Aging B Cells are Harmful to Immune Function
The immune system is full of specific examples of what is known as antagonistic pleiotropy, the evolution of systems that are beneficial in youth but become harmful in old age. B cells serve a useful but not absolutely vital role in the immune system; one can survive without B cells if necessary, at the cost of diminished immune responsiveness. Unfortunately, aging brings a growing population of dysfunctional, harmful age-associated B cells that aggravate loss of immune function and age-related disease more generally. Destruction of B cells is readily achieved in animal models, either temporarily or permanently. Temporary clearance of B cells in mice is beneficial, removing the age-associated B cells and replacing them with more functional B cells, while here researchers show that permanent life-long removal of B cells in mice slows aspects of immune aging and improves late-life health.
Dysregulation of the adaptive immune system is a key feature of aging and is associated with age-related chronic diseases and mortality.
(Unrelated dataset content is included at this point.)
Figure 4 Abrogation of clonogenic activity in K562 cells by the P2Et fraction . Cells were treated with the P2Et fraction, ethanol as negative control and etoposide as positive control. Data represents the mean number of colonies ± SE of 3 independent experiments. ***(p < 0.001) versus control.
Here, we find that T cell aging, especially in the CD4 subset, is controlled by B cells. B cells contributed to the age-related reduction of naive CD4 T cells, their differentiation toward immunosenescent T cell subsets, and age-associated T cell receptor clonal restriction. Concurrently, mice lacking B cells displayed improvements in health span and life span.
We uncovered a role for B cell-intrinsic insulin receptor signaling in influencing age-related B cell phenotypes that in turn induces CD4 T cell dysfunction, a process that is in part driven by major histocompatibility complex class II. These results identify B cells as critical mediators driving age-associated adaptive immune dysfunction and health span outcomes and suggest previously unrecognized modalities to manage aging and related health decline.
Huh! Interesting. It does make intuitive sense that aged dysfunctional B cells could drive CD4+ T-cell dysfunction via maladaptive MHC-II cell-cell interactions. The prominence of Insulin-Receptor signaling in this was surprising but overactive insulin receptor/IGF-1 signaling has been linked to metabolic-driven aging in other cell types/tissue types, so that also makes sense.
I think direct translation to humans will be challenging, given the important role of B-cells in vaccine responses / infection prevention; " Mice were maintained in a pathogen-free, temperature-controlled...environment..." which would not be the typical human lifestyle (other than the historic "boy in the bubble" SCID patients...). Still, *temporary* B-cell ablation (e.g., with anti-CD19 agents) and "micro-replacement" with young HSCs seems like it could be a meaningful longevity-enhancing strategy.